Die Initiative „Wildnis in Deutschland“ hat am Dienstag, 1. Febraur 2017, ihren Film „Entdecke Wildnis!“ vor mehr als 250 Gästen auf dem Nationalen Forum für Biologische Vielfalt des Bundesumweltministeriums in Berlin vorgestellt. Der Film nimmt das Publikum mit auf eine faszinierende Reise in große deutsche Wildnisgebiete und erbringt in dreieinhalb Minuten den Beweis, wie wild und schön Deutschland sein kann und wie wertvoll Wildnis ist. Ab sofort steht der Film auf der Webseite www.wildnis-in-deutschland.de auch zum Download bereit.

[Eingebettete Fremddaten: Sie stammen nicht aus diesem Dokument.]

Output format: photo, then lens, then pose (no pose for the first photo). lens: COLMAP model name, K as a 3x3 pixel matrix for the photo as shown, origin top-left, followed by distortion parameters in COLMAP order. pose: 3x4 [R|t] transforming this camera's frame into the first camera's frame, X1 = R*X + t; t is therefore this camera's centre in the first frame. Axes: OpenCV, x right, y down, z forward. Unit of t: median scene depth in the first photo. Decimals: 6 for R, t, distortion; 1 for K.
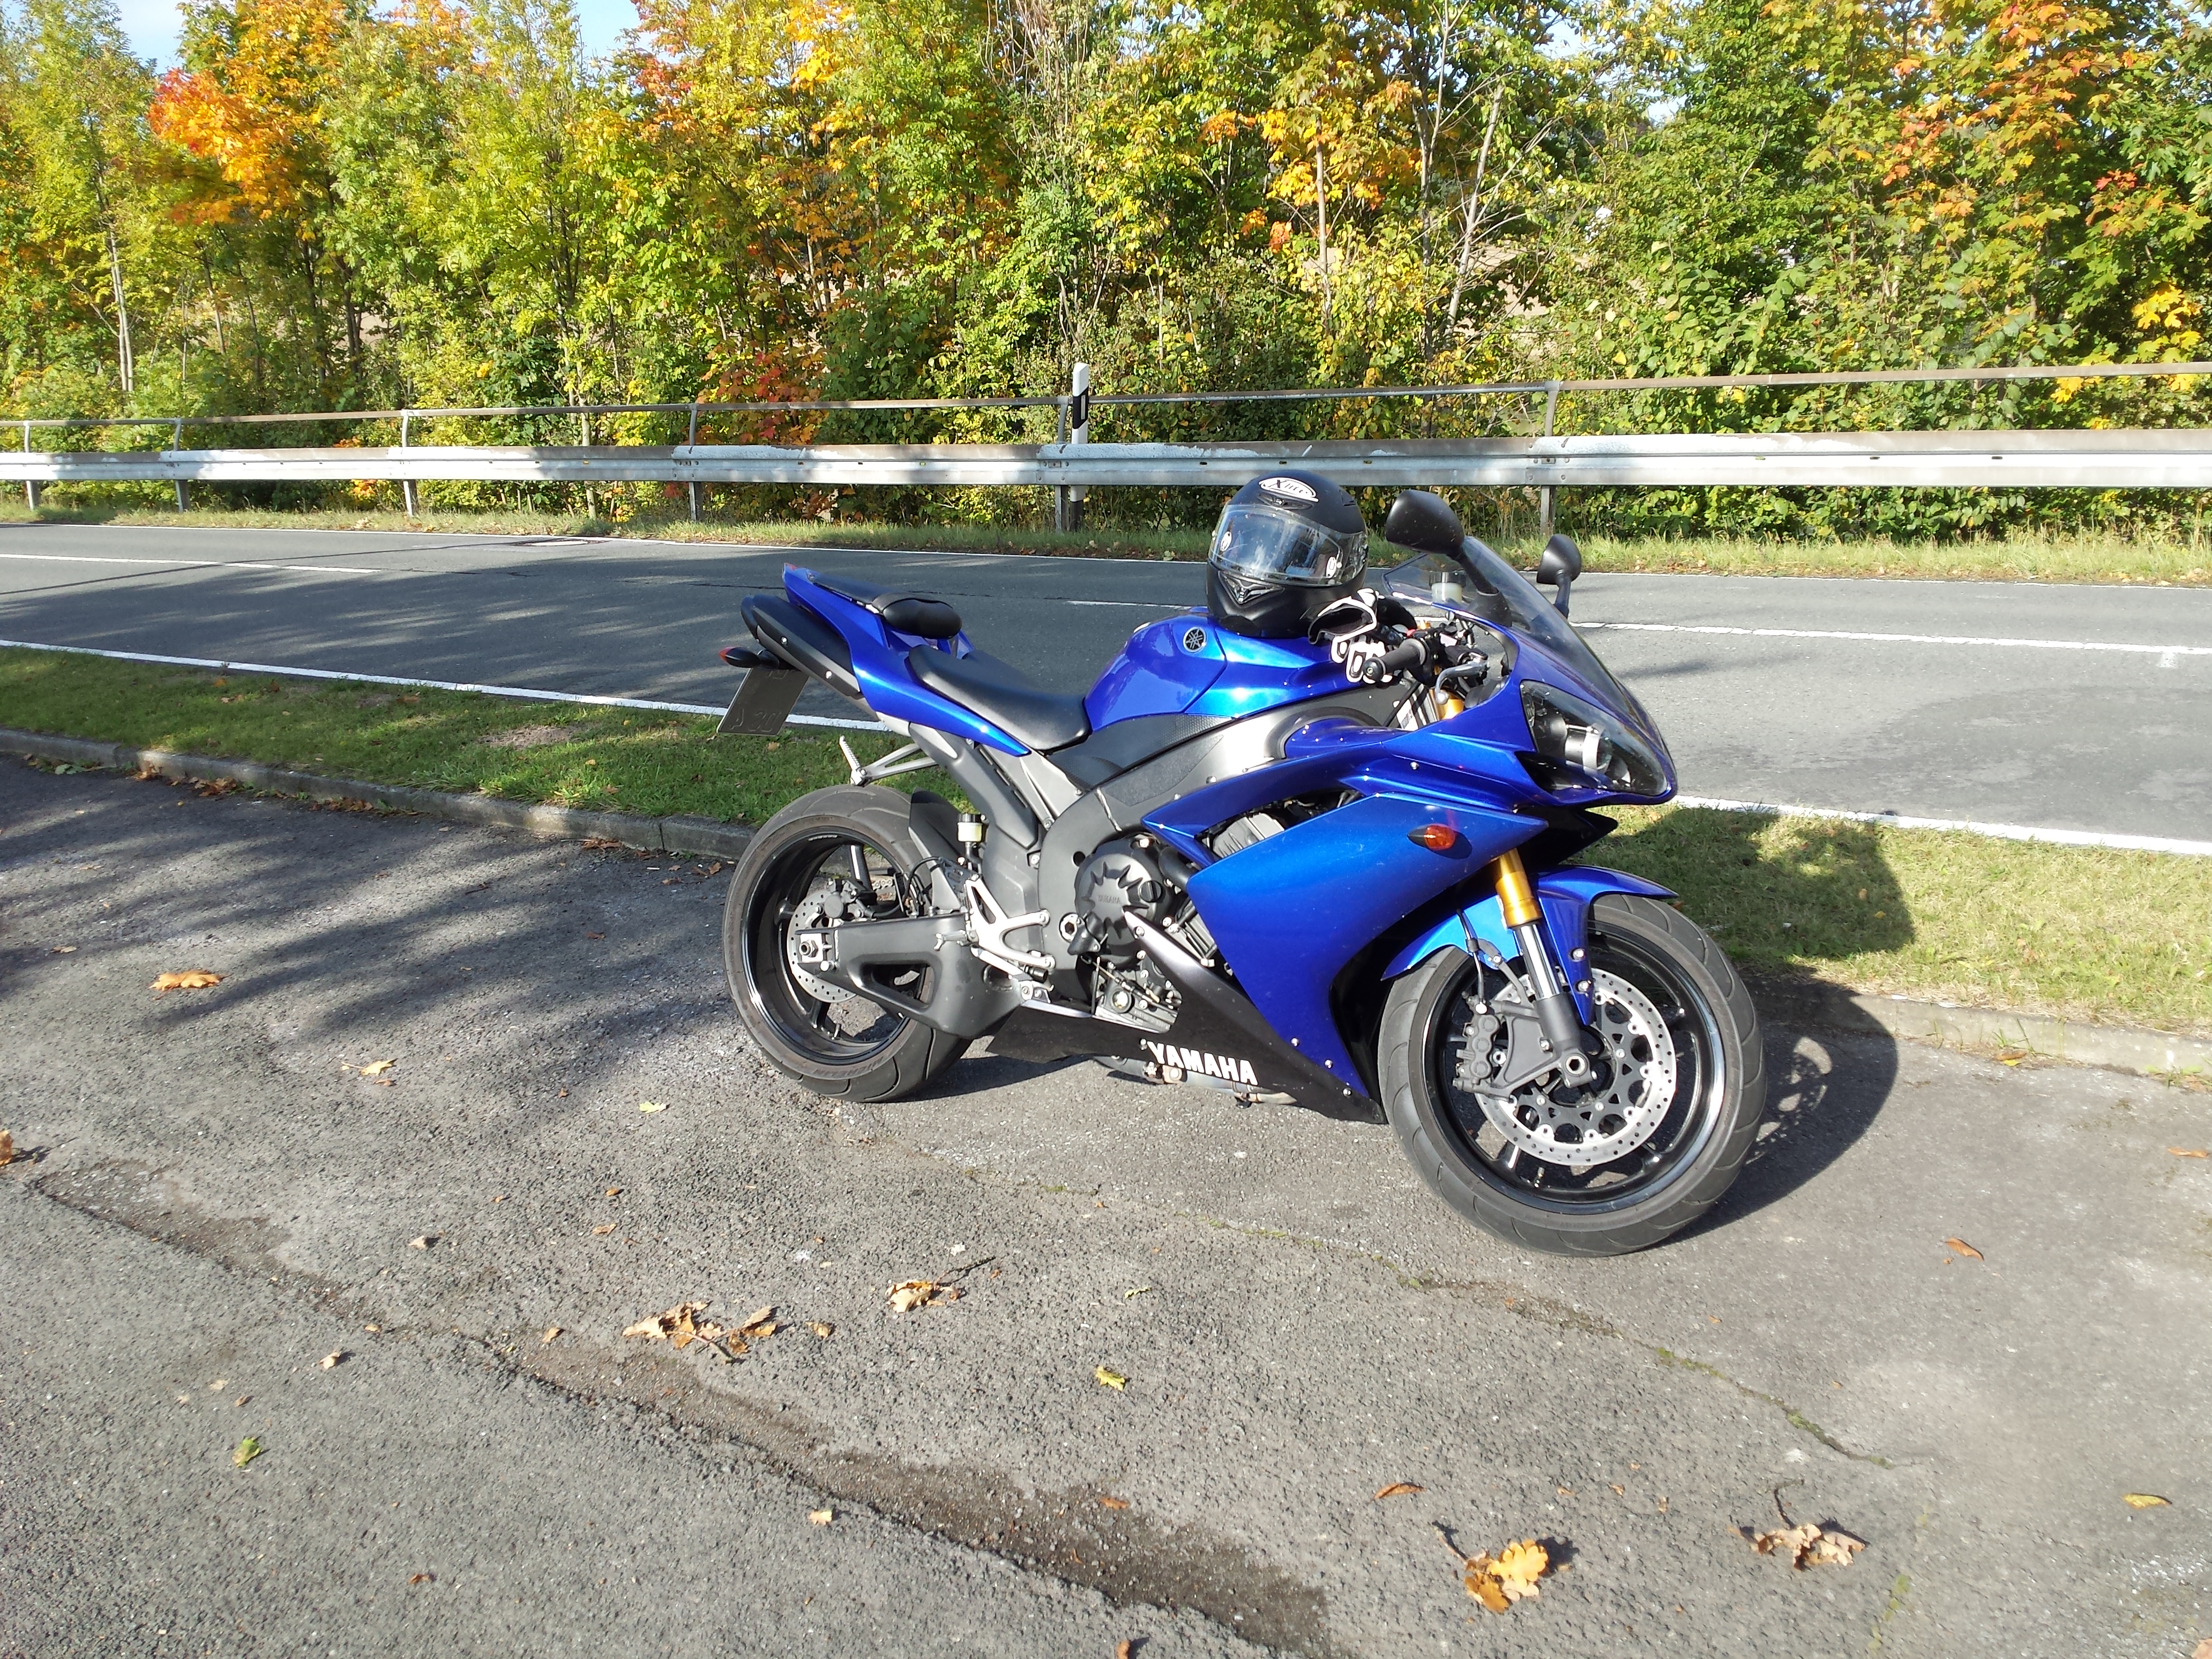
lens RADIAL K [[1979.0, 0, 1106.0], [0, 1979.0, 829.5], [0, 0, 1]] dist [0.091395, -0.178074]
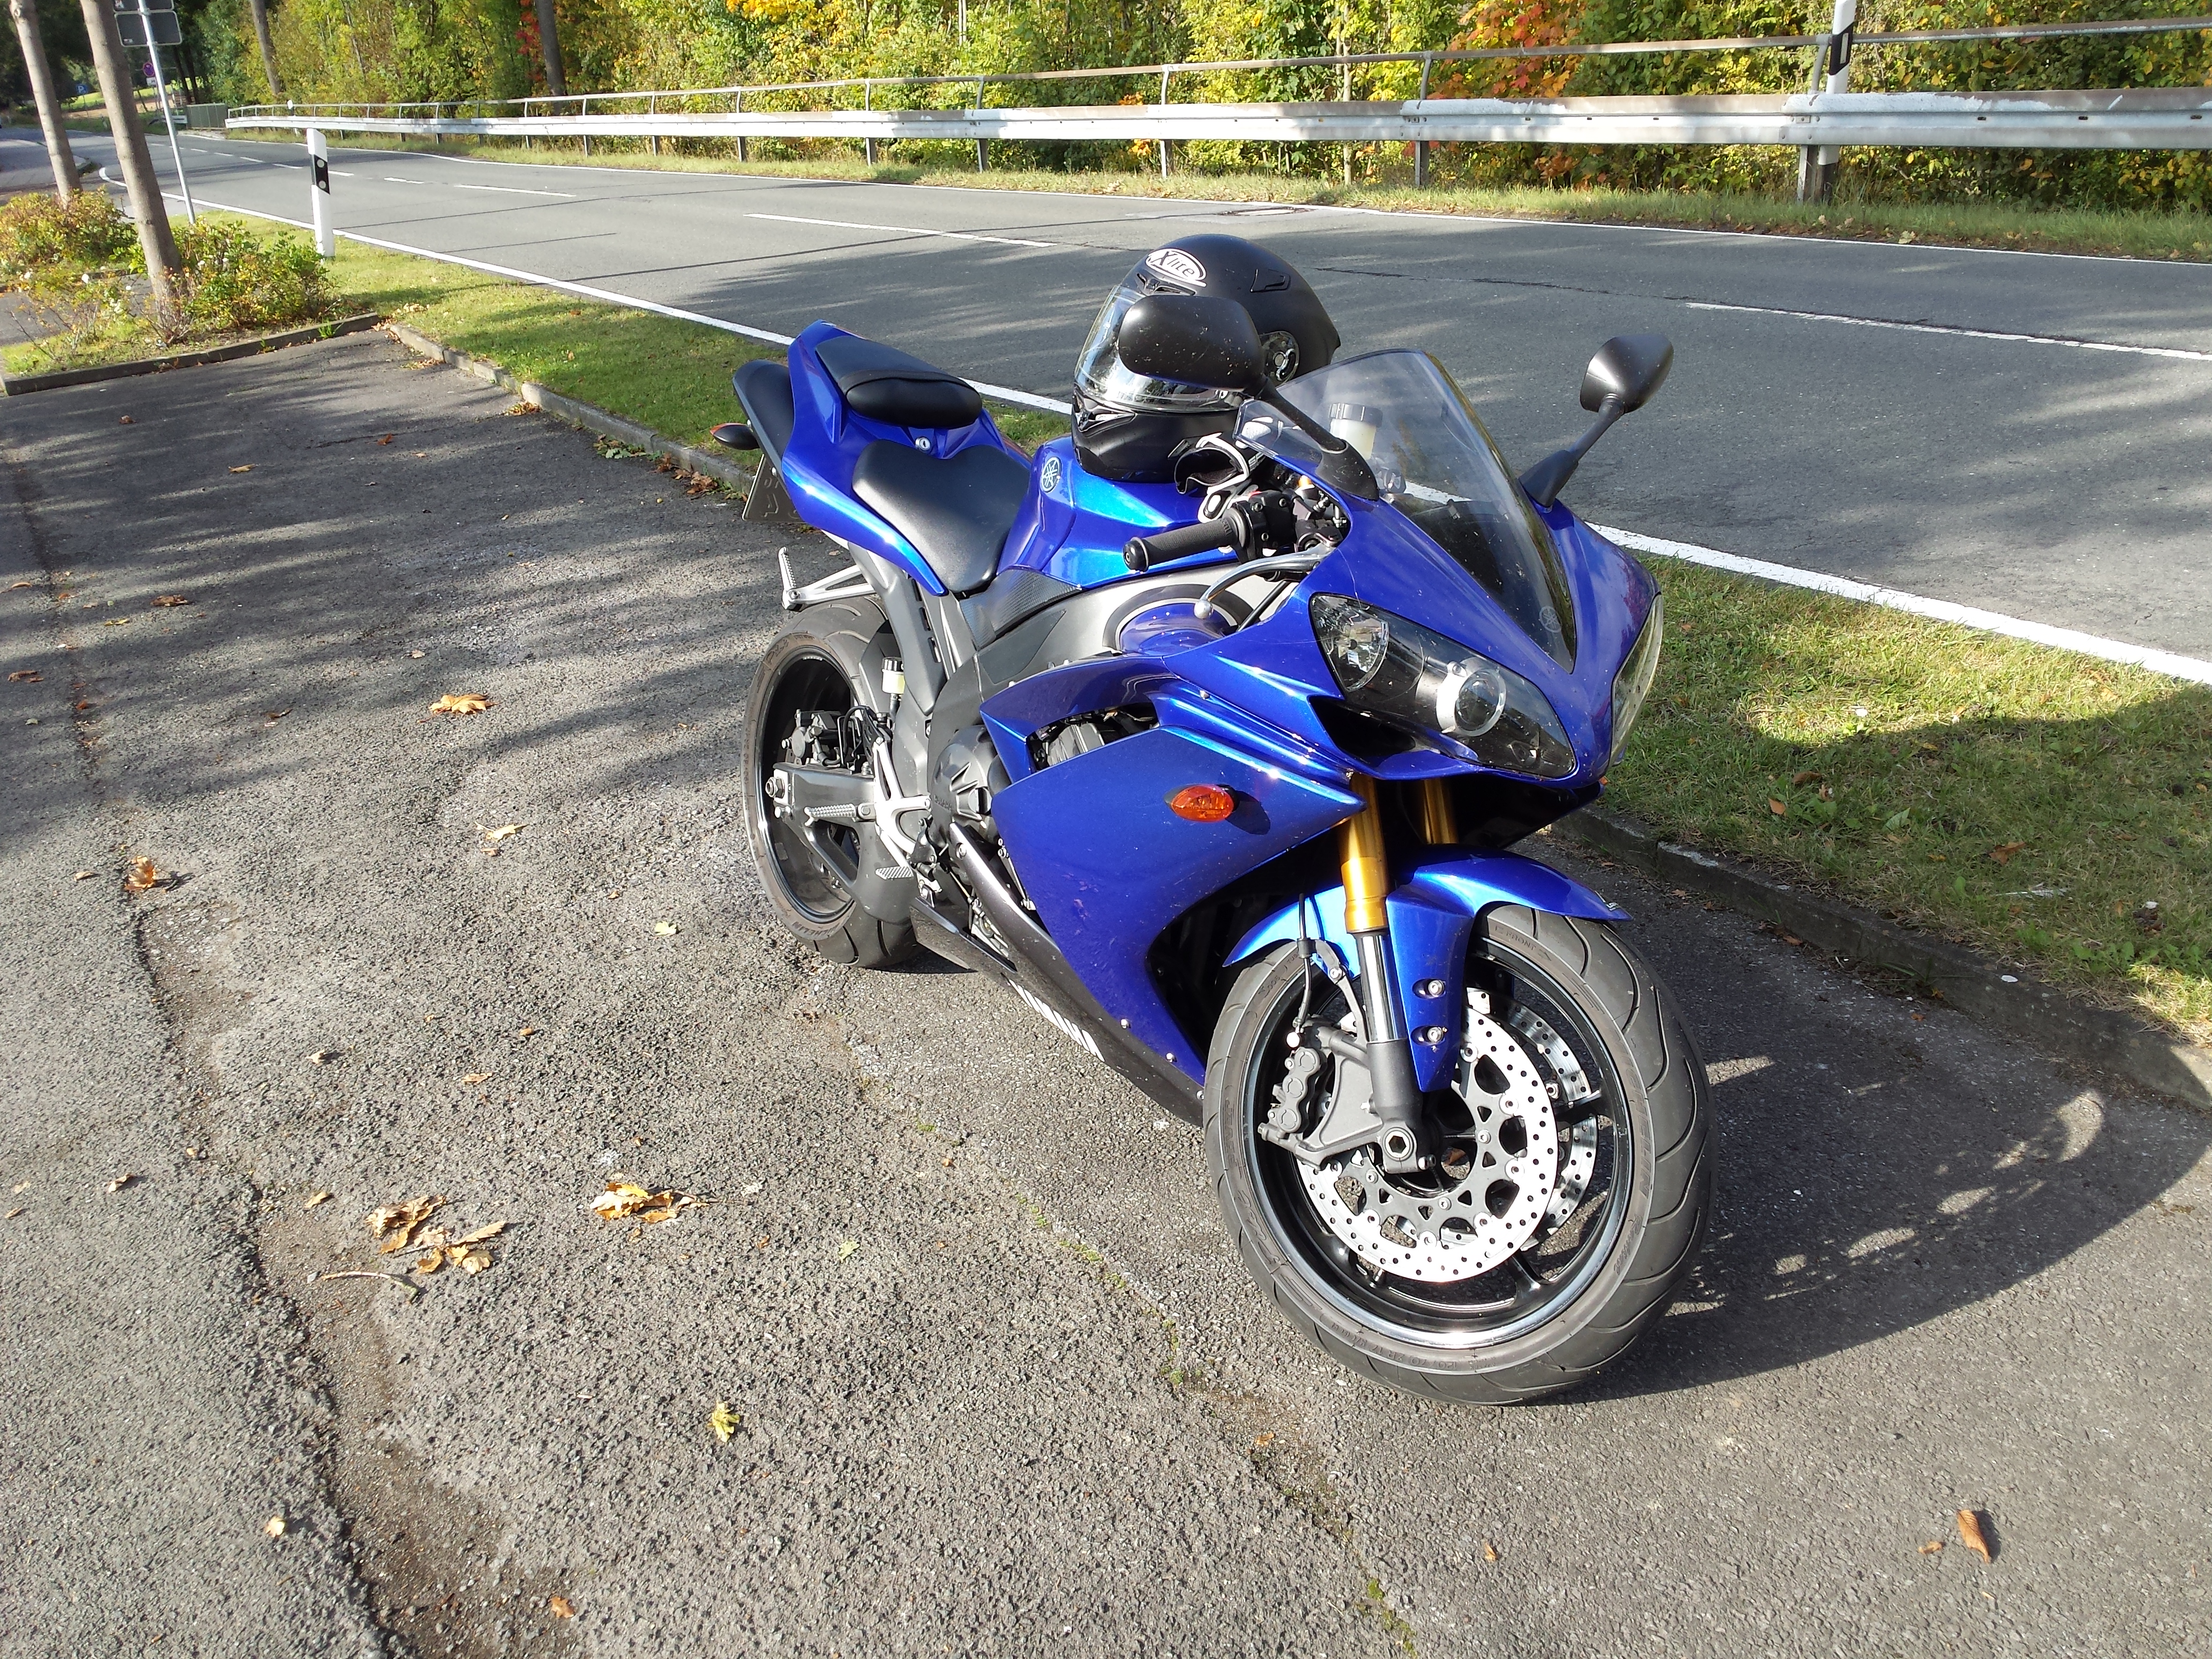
lens RADIAL K [[1987.5, 0, 1106.0], [0, 1987.5, 829.5], [0, 0, 1]] dist [0.064447, -0.091424]
pose [[0.907895, 0.134371, -0.397077, 0.085746], [-0.066518, 0.981411, 0.180019, -0.022938], [0.413886, -0.137026, 0.899957, 0.072964]]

Die Initiative „Wildnis in Deutschland“ wird von 16 Naturschutzorganisationen, zahlreichen Expertinnen und Experten sowie dem Bundesumweltministerium und dem Bundesamt für Naturschutz unterstützt. Die Zoologische Gesellschaft Frankfurt (ZGF) koordiniert die Aktivitäten.
[Quelle: Pressemitteilung, 1.2.2017, Zoologische Gesellschaft Frankfurt von 1858 e.V.]

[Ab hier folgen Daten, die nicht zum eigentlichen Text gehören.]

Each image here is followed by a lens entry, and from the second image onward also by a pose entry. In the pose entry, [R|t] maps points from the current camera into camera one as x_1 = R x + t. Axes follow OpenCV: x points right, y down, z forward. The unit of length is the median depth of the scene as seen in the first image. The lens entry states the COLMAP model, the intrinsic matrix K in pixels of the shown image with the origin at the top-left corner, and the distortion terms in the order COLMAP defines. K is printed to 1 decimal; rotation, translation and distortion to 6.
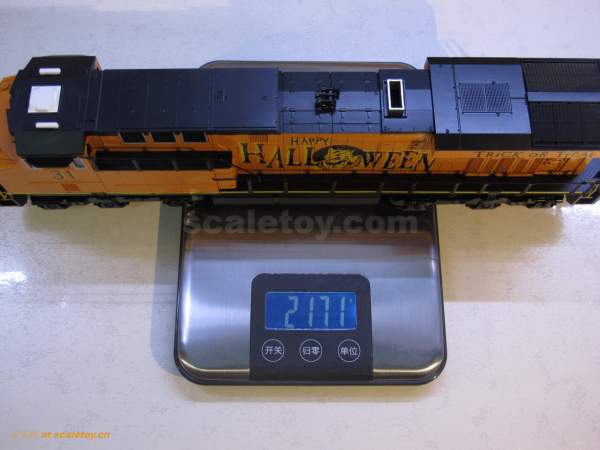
lens RADIAL K [[713.1, 0, 300.0], [0, 713.1, 225.0], [0, 0, 1]] dist [-0.089482, -0.004349]
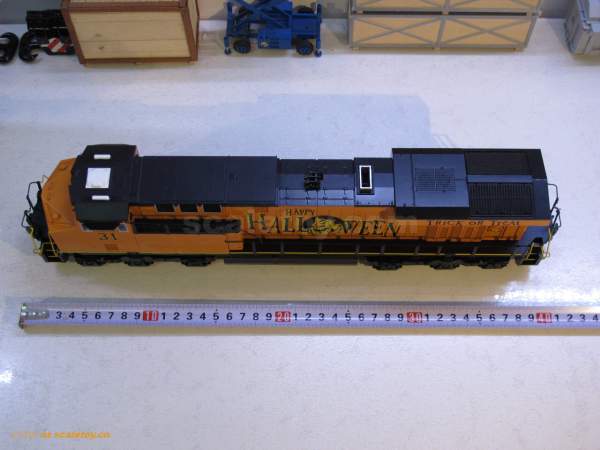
lens RADIAL K [[856.8, 0, 300.0], [0, 856.8, 225.0], [0, 0, 1]] dist [-0.001309, 0.001255]
pose [[0.999930, 0.006962, -0.009618, 0.027788], [-0.008001, 0.993610, -0.112584, 0.081239], [0.008773, 0.112653, 0.993596, -0.549304]]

Wildnis in Deutschland: Weitere Hintergrundinformationen

Wildnis in Deutschland: Imagefilm auf Youtube

Wildnis in Deutschland: Fotos zum Making of

TV-Tipp: Hart aber fair mit NABU-Präsident Olaf Tschimpke

Am Montag (23. Januar 2017, 21 Uhr, ARD) ist NABU-Präsident Olaf Tschimpke zu Gast in der Talk-Sendung „Hart aber fair“. Themen der Sendung sind Infrastrukturprojekte versus Artenschutz mit dem Fokus auf Windenergie, Wolf, Wald und Klagen der Umweltverbände. Mit dabei sind u.a. Barbara Hendricks, Bundesumweltministerin sowie Enoch zu Guttenberg, Mitbegründer des BUND (inzwischen ausgetreten) und erklärter Windkraftgegner.
Hart aber fair: Mensch raus, Wolf rein – wie viel Naturschutz verträgt unser Land? (Sendung vom 23. Januar 2017, ARD-Mediathek)

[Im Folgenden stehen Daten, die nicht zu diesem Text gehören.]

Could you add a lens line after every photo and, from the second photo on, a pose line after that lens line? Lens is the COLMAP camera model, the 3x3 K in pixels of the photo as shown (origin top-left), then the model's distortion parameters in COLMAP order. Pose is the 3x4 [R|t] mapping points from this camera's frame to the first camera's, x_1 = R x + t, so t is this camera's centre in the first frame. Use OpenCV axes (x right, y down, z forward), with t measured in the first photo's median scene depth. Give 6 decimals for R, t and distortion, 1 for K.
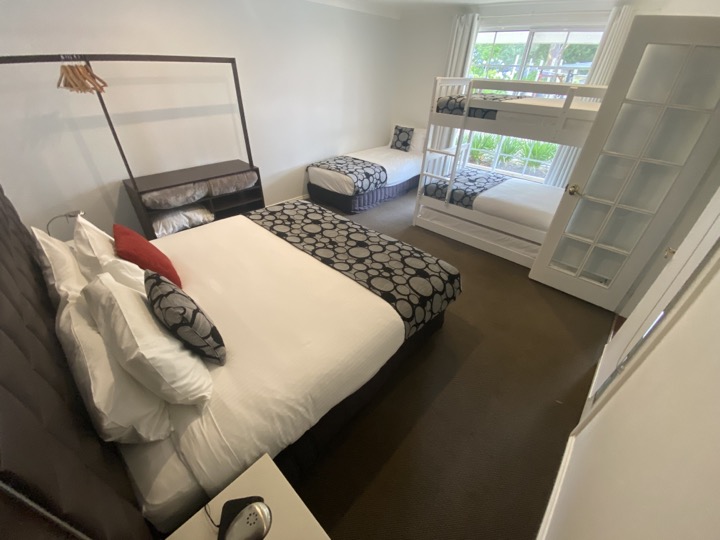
lens RADIAL K [[295.3, 0, 358.3], [0, 295.3, 275.0], [0, 0, 1]] dist [0.059603, -0.037352]
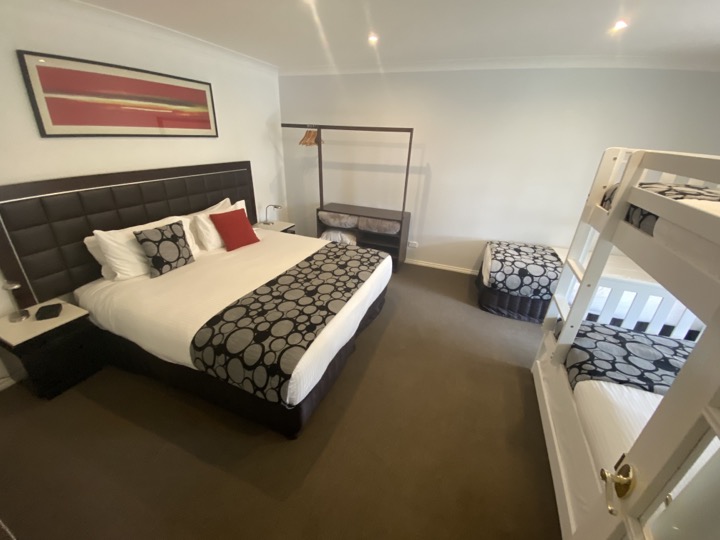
lens RADIAL K [[295.3, 0, 358.3], [0, 295.3, 275.0], [0, 0, 1]] dist [0.059603, -0.037352]
pose [[0.356265, 0.385033, -0.851366, 0.746685], [-0.557077, 0.819033, 0.137294, -0.321427], [0.750160, 0.425364, 0.506286, 0.538051]]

NABU und LBV rufen zur Zählung auf: Stunde der Wintervögel 2017

Ab heute heißt es wieder: Vögel zählen! Der Naturschutzbund Deutschland (NABU) und der Landesbund für Vogelschutz in Bayern e.V. rufen vom 6. bis 8. Januar 2017 wieder zur alljährlichen Zählung von Wintervögeln auf. Jeder kann mitmachen: Beobachtungspunkt auswählen und innerhalb der Beobachtungsstunde notieren, wie viele Individuen der anwesenden Vogelarten maximal gleichzeitig zu beobachten waren. Die Ergebnisse können an den NABU geschickt werden. Die Auswertung ist in diesem Jahr besonders spannend, nachdem es sehr viele Meldungen über einen Schwund von Singvögeln gab.
NABU: Stunde der Wintervögel 2017
LBV: Stunde der Wintervögel 2017

Windenergie und Artenschutz: Verbreitungskarten zu Wanderfalke und Uhu aktualisiert

Die Karten zur Brutverbreitung von Wanderfalke und Uhu in Baden-Württemberg stehen in einer aktualisierten Fassung zur Verfügung (Nachweise aus den Jahren 2011 bis 2015). Die Kartengrundlagen wurden von der  Landesanstalt für Umwelt, Messungen und Naturschutz Baden-Württemberg (LUBW) in enger Zusammenarbeit mit der Arbeitsgemeinschaft Wanderfalkenschutz im NABU erarbeitet.